Hi, has anyone manipulated asn.1 files downloaded from NCBI? i do understand that asn.1 is not ncbi specific and that there are many other formats i can download the data from NCBI. My question specifically relates to asn.1 and whether someone knows of a java library that you have used to parse these files. I have googled and many libraries speak of BER and DER encoding, which are communication specific formats. All i'm interested is in manipulating in java the ascii asn.1 files that one can download from ncbi.
The ASCII form of the NCBI ASN.1 data does not follow any standard and is essentially an invention by NCBI (that's why they also provide some converters). Only the binary form can be processed with generic ASN.1 tools. BER is the standard low-level encoding used in binary ASN.1 and not, contrary to what you wrote, anything communication-specific. The standard approach to parse binary ASN.1 data is to get the encoding definition file for a specific downloadable item (they are provided by NCBI for all their ASN.1 data, which many definition parts shared between databases), generate a parser, and link that to your application.

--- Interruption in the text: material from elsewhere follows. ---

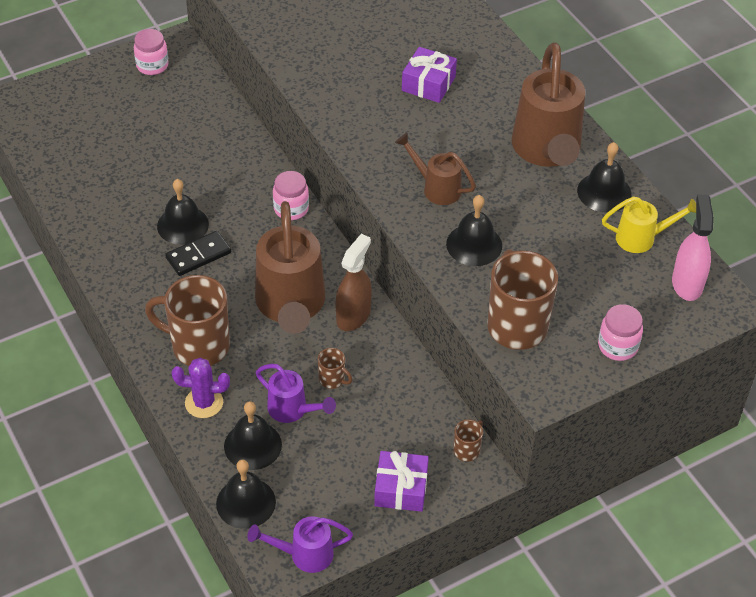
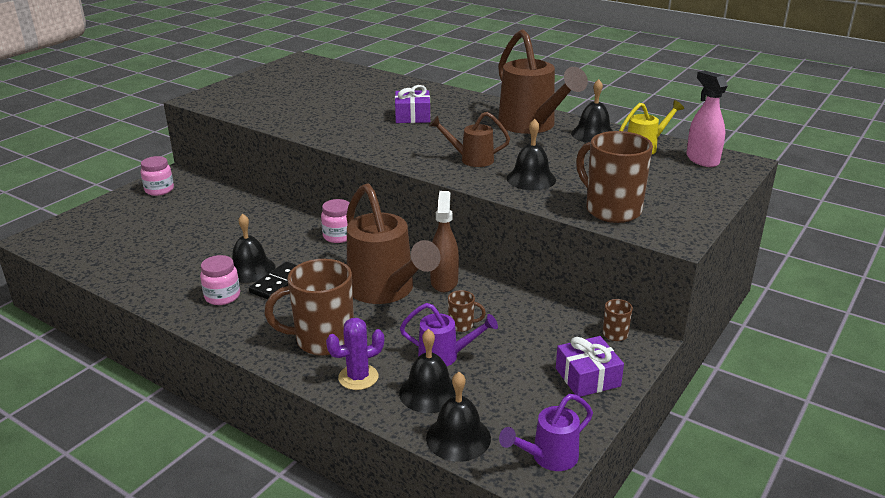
camera: 25 degrees left, 20 degrees down
pink jar [598,304,643,361] -> pink jar moved to [200,255,240,305]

I have done that for PubChem ASN.1 compound, substance, and assay data. I have been using the SNACC parser generator to generate C code for linking (warning: there are some data item sequences where SNACC generates wrong code, trying to read an extra token from the input stream. You need to postprocess the generated parser source to fix that). The assay and structure readers are components of the generic academic version of the Cactvs Cheminformatics Toolkit www.xemistry.com/academic) Also note that a parser is surprisingly large and complex do to extensive inclusion of definitions from other NCBI branches grown over decades. For example, the literature reference definition part included by the PubChem assay and structure data is much more extensive, with dozens of different ways to specify even the most exotic type of reference, than the actual structure and assay data part.
Yeah, I found these converters after posting the question, however i prefer to be able to have the library that models a given file format since i have more control over the ways i can manipulate it. It is true i can use the converters to get say xml, but it still seems inefficient to me. For the time being i guess i will do it this way.
I suppose you googled for java-based ASN1 compilers/code-generators like http://sourceforge.net/projects/jac-asn1/ . As far as I remember I played with the NCBI ASNs but the time required to explore the solutions was not worth trying.
Yeah, I found these converters after posting the question, however i prefer to be able to have the library that models a given file format since i have more control over the ways i can manipulate it. It is true i can use the converters to get say xml, but it still seems inefficient to me. For the time being i guess i will do it this way.
I suppose you googled for java-based ASN1 compilers/code-generators like http://sourceforge.net/projects/jac-asn1/ . As far as I remember I played with the NCBI ASNs but the time required to explore the solutions was not worth trying.
Hmm strangely enough i didn't checked this one, thanks this is great.